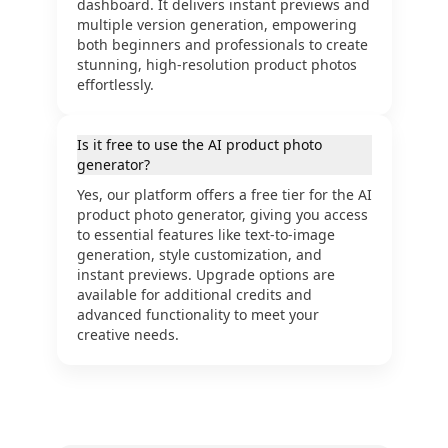
dashboard. It delivers instant previews and
multiple version generation, empowering
both beginners and professionals to create
stunning, high-resolution product photos
effortlessly.
Is it free to use the AI product photo
generator?
Yes, our platform offers a free tier for the AI
product photo generator, giving you access
to essential features like text-to-image
generation, style customization, and
instant previews. Upgrade options are
available for additional credits and
advanced functionality to meet your
creative needs.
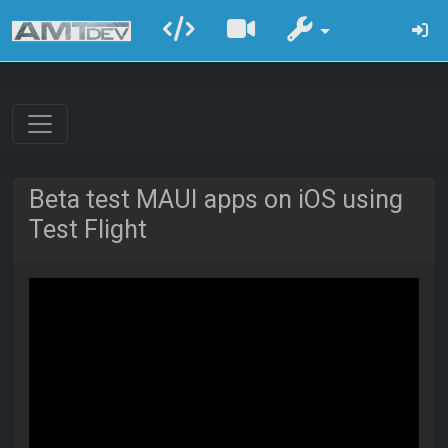
Beta test MAUI apps on iOS using
Test Flight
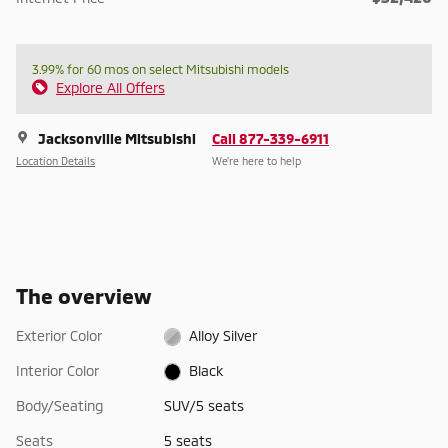
3.99% for 60 mos on select Mitsubishi models
Explore All Offers
Jacksonville Mitsubishi
Call 877-339-6911
Location Details
We’re here to help
The overview
Exterior Color
Alloy Silver
Interior Color
Black
Body/Seating
SUV/5 seats
Seats
5 seats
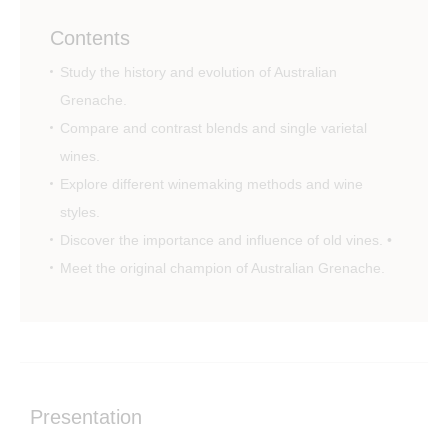
Contents
Study the history and evolution of Australian
Grenache.
Compare and contrast blends and single varietal
wines.
Explore different winemaking methods and wine
styles.
Discover the importance and influence of old vines. •
Meet the original champion of Australian Grenache.
Presentation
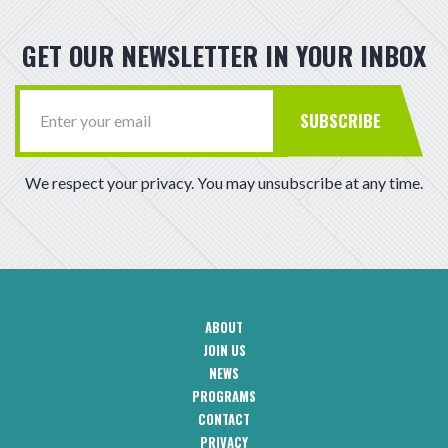
GET OUR NEWSLETTER IN YOUR INBOX
SUBSCRIBE
We respect your privacy. You may unsubscribe at any time.
ABOUT
CAA
JOIN US
Footer
Navigation
NEWS
PROGRAMS
CONTACT
CAA
PRIVACY
Footer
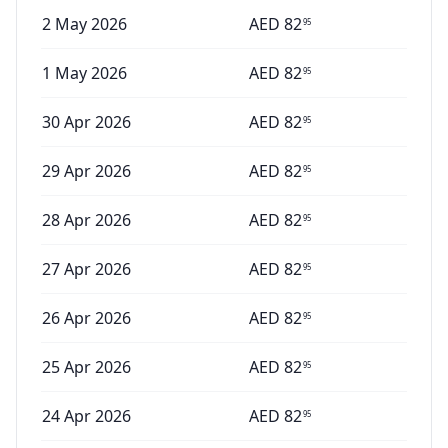
2 May 2026
AED
82
95
1 May 2026
AED
82
95
30 Apr 2026
AED
82
95
29 Apr 2026
AED
82
95
28 Apr 2026
AED
82
95
27 Apr 2026
AED
82
95
26 Apr 2026
AED
82
95
25 Apr 2026
AED
82
95
24 Apr 2026
AED
82
95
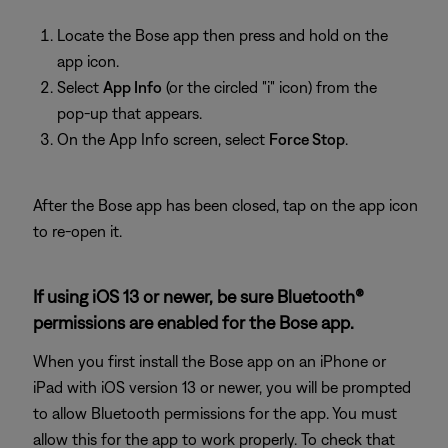
Locate the Bose app then press and hold on the
app icon.
Select
App Info
(or the circled "i" icon) from the
pop-up that appears.
On the App Info screen, select
Force Stop
.
After the Bose app has been closed, tap on the app icon
to re-open it.
If using iOS 13 or newer, be sure Bluetooth®
permissions are enabled for the Bose app.
When you first install the Bose app on an iPhone or
iPad with iOS version 13 or newer, you will be prompted
to allow Bluetooth permissions for the app. You must
allow this for the app to work properly. To check that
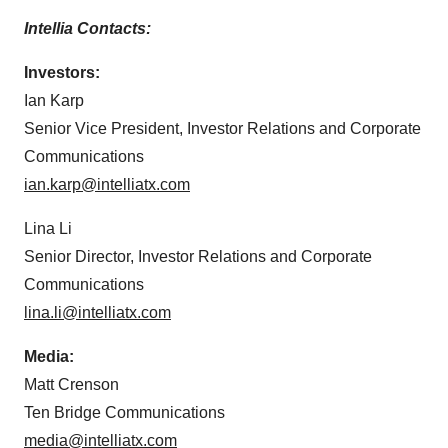
Intellia Contacts:
Investors:
Ian Karp
Senior Vice President, Investor Relations and Corporate
Communications
ian.karp@intelliatx.com
Lina Li
Senior Director, Investor Relations and Corporate
Communications
lina.li@intelliatx.com
Media:
Matt Crenson
Ten Bridge Communications
media@intelliatx.com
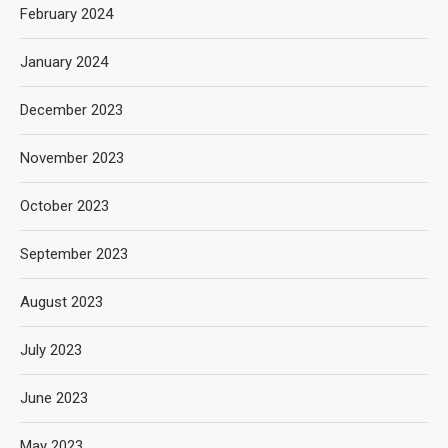
February 2024
January 2024
December 2023
November 2023
October 2023
September 2023
August 2023
July 2023
June 2023
May 2023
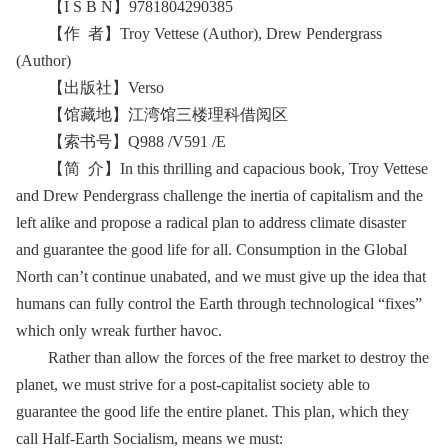
【I S B N】9781804290385
【作 者】Troy Vettese (Author), Drew Pendergrass
(Author)
【出版社】Verso
【馆藏地】江湾馆三楼理科借阅区
【索书号】Q988 /V591 /E
【简 介】In this thrilling and capacious book, Troy Vettese
and Drew Pendergrass challenge the inertia of capitalism and the
left alike and propose a radical plan to address climate disaster
and guarantee the good life for all. Consumption in the Global
North can’t continue unabated, and we must give up the idea that
humans can fully control the Earth through technological “fixes”
which only wreak further havoc.
Rather than allow the forces of the free market to destroy the
planet, we must strive for a post-capitalist society able to
guarantee the good life the entire planet. This plan, which they
call Half-Earth Socialism, means we must:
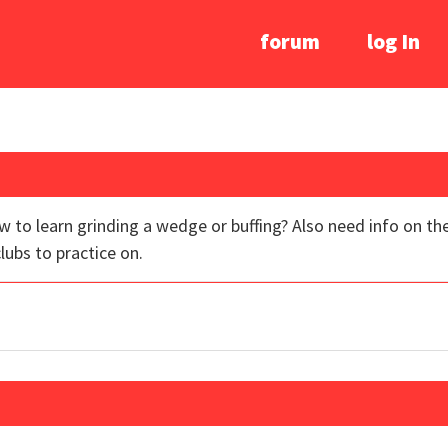
forum
log In
 to learn grinding a wedge or buffing? Also need info on t
clubs to practice on.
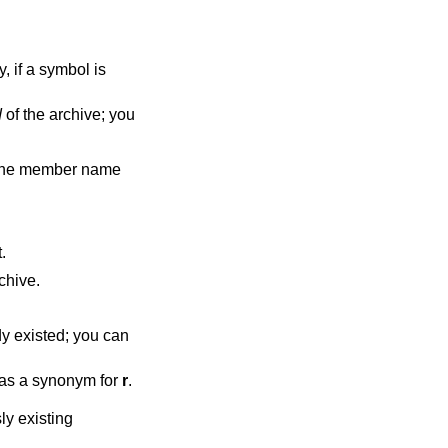
d
of the archive; you
w the member name
.
 new members are always placed at the end of the archive.
as a synonym for
r
.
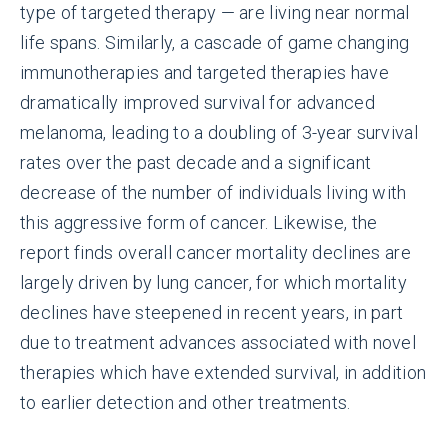
type of targeted therapy — are living near normal
life spans. Similarly, a cascade of game changing
immunotherapies and targeted therapies have
dramatically improved survival for advanced
melanoma, leading to a doubling of 3-year survival
rates over the past decade and a significant
decrease of the number of individuals living with
this aggressive form of cancer. Likewise, the
report finds overall cancer mortality declines are
largely driven by lung cancer, for which mortality
declines have steepened in recent years, in part
due to treatment advances associated with novel
therapies which have extended survival, in addition
to earlier detection and other treatments.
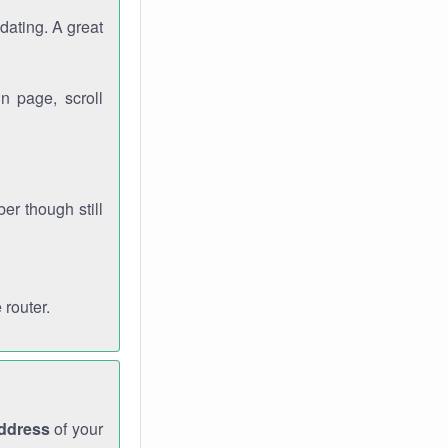
dating. A great
n page, scroll
r though still
 router.
address
of your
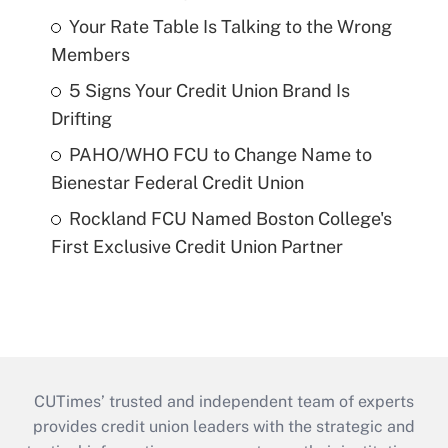
Your Rate Table Is Talking to the Wrong
Members
5 Signs Your Credit Union Brand Is
Drifting
PAHO/WHO FCU to Change Name to
Bienestar Federal Credit Union
Rockland FCU Named Boston College's
First Exclusive Credit Union Partner
CUTimes’ trusted and independent team of experts
provides credit union leaders with the strategic and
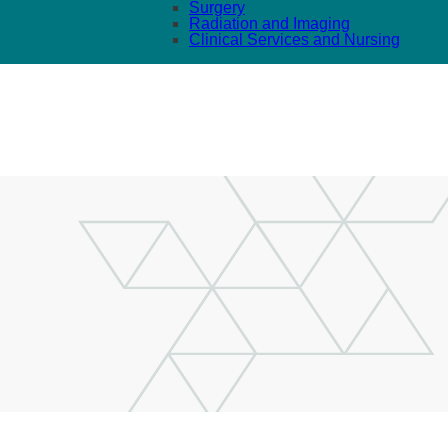
Surgery
Radiation and Imaging
Clinical Services and Nursing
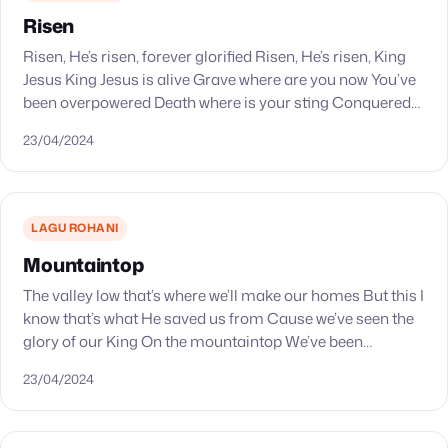
Risen
Risen, He’s risen, forever glorified Risen, He’s risen, King
Jesus King Jesus is alive Grave where are you now You’ve
been overpowered Death where is your sting Conquered
by the King Resurrected…
23/04/2024
LAGU ROHANI
Mountaintop
The valley low that’s where we’ll make our homes But this I
know that’s what He saved us from Cause we’ve seen the
glory of our King On the mountaintop We’ve been…
23/04/2024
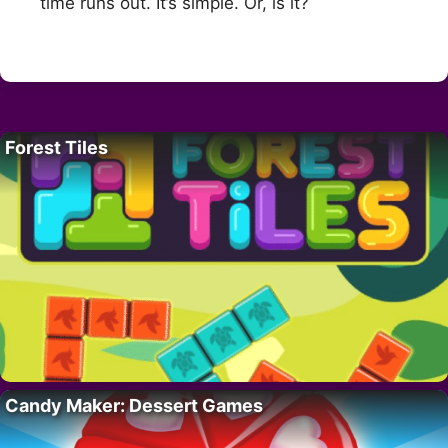
time runs out. It’s simple. Or, is it?
Forest Tiles
Candy Maker: Dessert Games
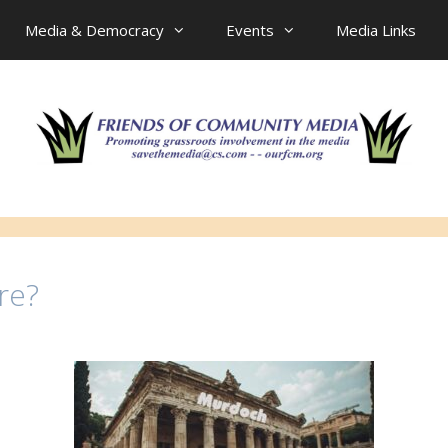
Media & Democracy
Events
Media Links
re?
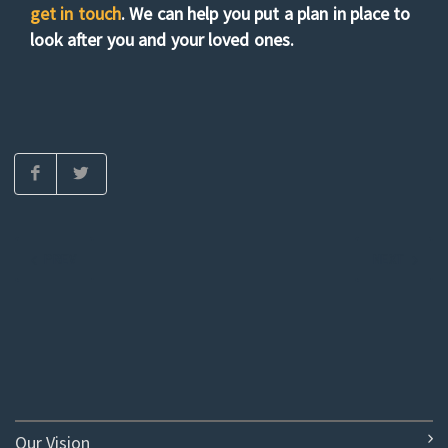
get in touch
. We can help you put a plan in place to
look after you and your loved ones.
PREV
NEXT
Our Vision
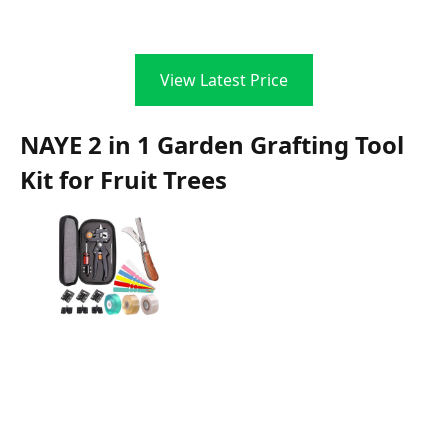
View Latest Price
NAYE 2 in 1 Garden Grafting Tool
Kit for Fruit Trees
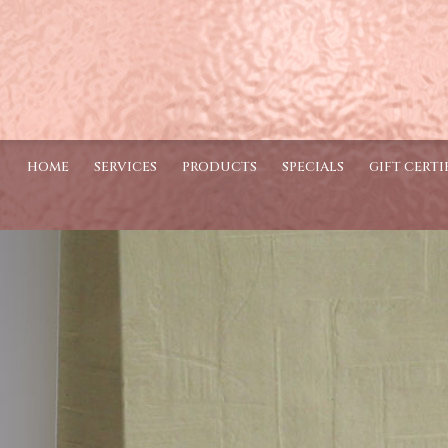
HOME
SERVICES
PRODUCTS
SPECIALS
GIFT CERTI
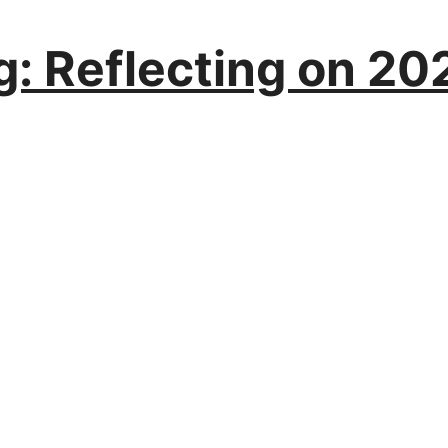
: Reflecting on 202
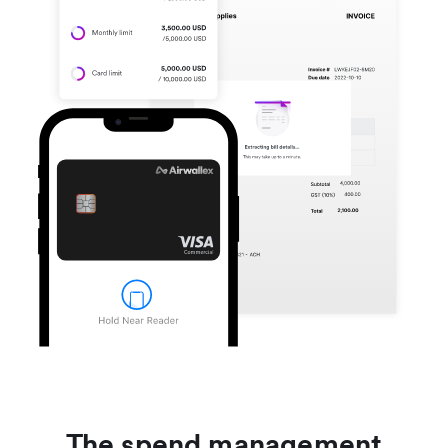
The spend management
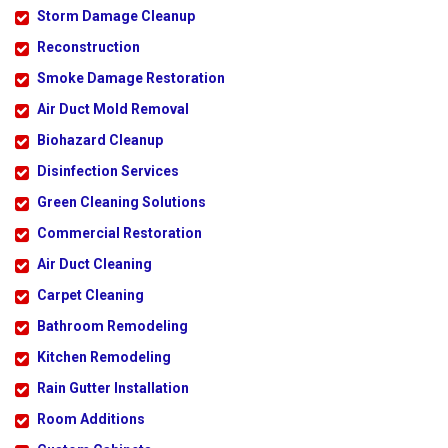
Storm Damage Cleanup
Reconstruction
Smoke Damage Restoration
Air Duct Mold Removal
Biohazard Cleanup
Disinfection Services
Green Cleaning Solutions
Commercial Restoration
Air Duct Cleaning
Carpet Cleaning
Bathroom Remodeling
Kitchen Remodeling
Rain Gutter Installation
Room Additions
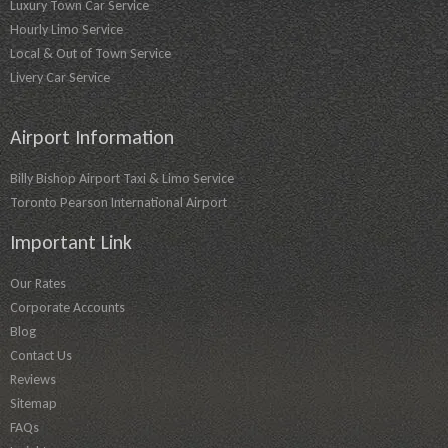
Luxury Town Car Service
Hourly Limo Service
Local & Out of Town Service
Livery Car Service
Airport Information
Billy Bishop Airport Taxi & Limo Service
Toronto Pearson International Airport
Important Link
Our Rates
Corporate Accounts
Blog
Contact Us
Reviews
Sitemap
FAQs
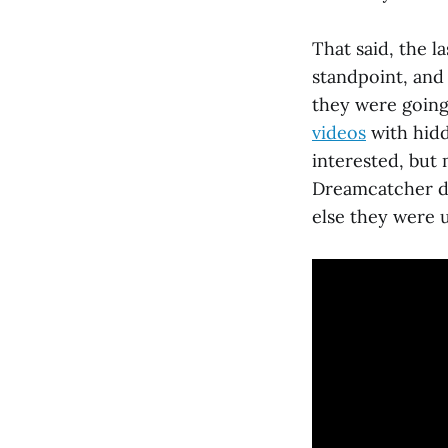
That said, the l
standpoint, an
they were going 
videos
with hidd
interested, but 
Dreamcatcher di
else they were u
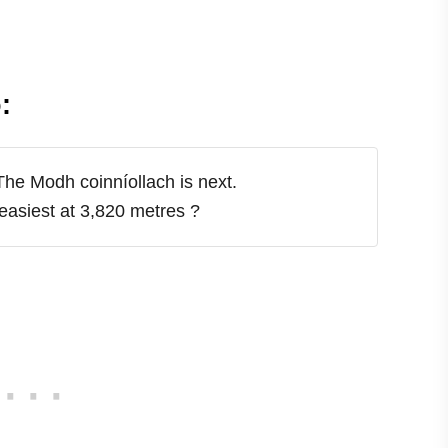
:
The Modh coinníollach is next.
easiest at 3,820 metres
?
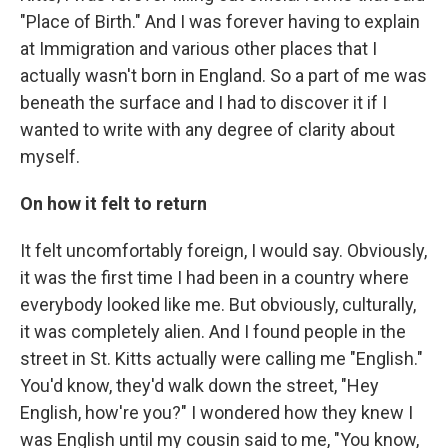
"Place of Birth." And I was forever having to explain
at Immigration and various other places that I
actually wasn't born in England. So a part of me was
beneath the surface and I had to discover it if I
wanted to write with any degree of clarity about
myself.
On how it felt to return
It felt uncomfortably foreign, I would say. Obviously,
it was the first time I had been in a country where
everybody looked like me. But obviously, culturally,
it was completely alien. And I found people in the
street in St. Kitts actually were calling me "English."
You'd know, they'd walk down the street, "Hey
English, how're you?" I wondered how they knew I
was English until my cousin said to me, "You know,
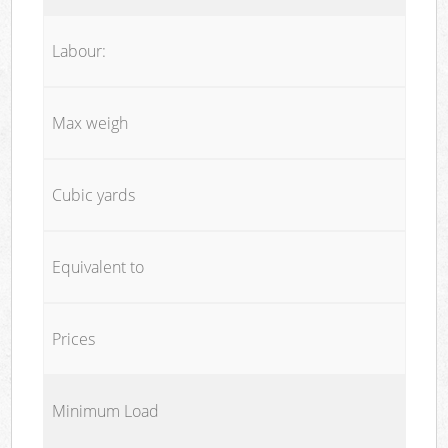
Labour:
Max weigh
Cubic yards
Equivalent to
Prices
Minimum Load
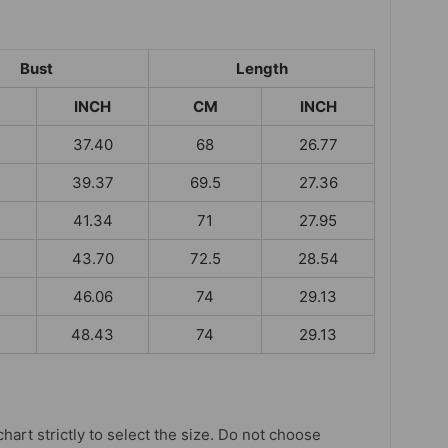
Bust
Length
INCH
CM
INCH
37.40
68
26.77
39.37
69.5
27.36
41.34
71
27.95
43.70
72.5
28.54
46.06
74
29.13
48.43
74
29.13
chart strictly to select the size. Do not choose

········

Out of the data above, return each line where the word "know" can be found.

Problem solution —
know that’s what He saved us from Cause we’ve seen the
You'd know, they'd walk down the street, "Hey
was English until my cousin said to me, "You know,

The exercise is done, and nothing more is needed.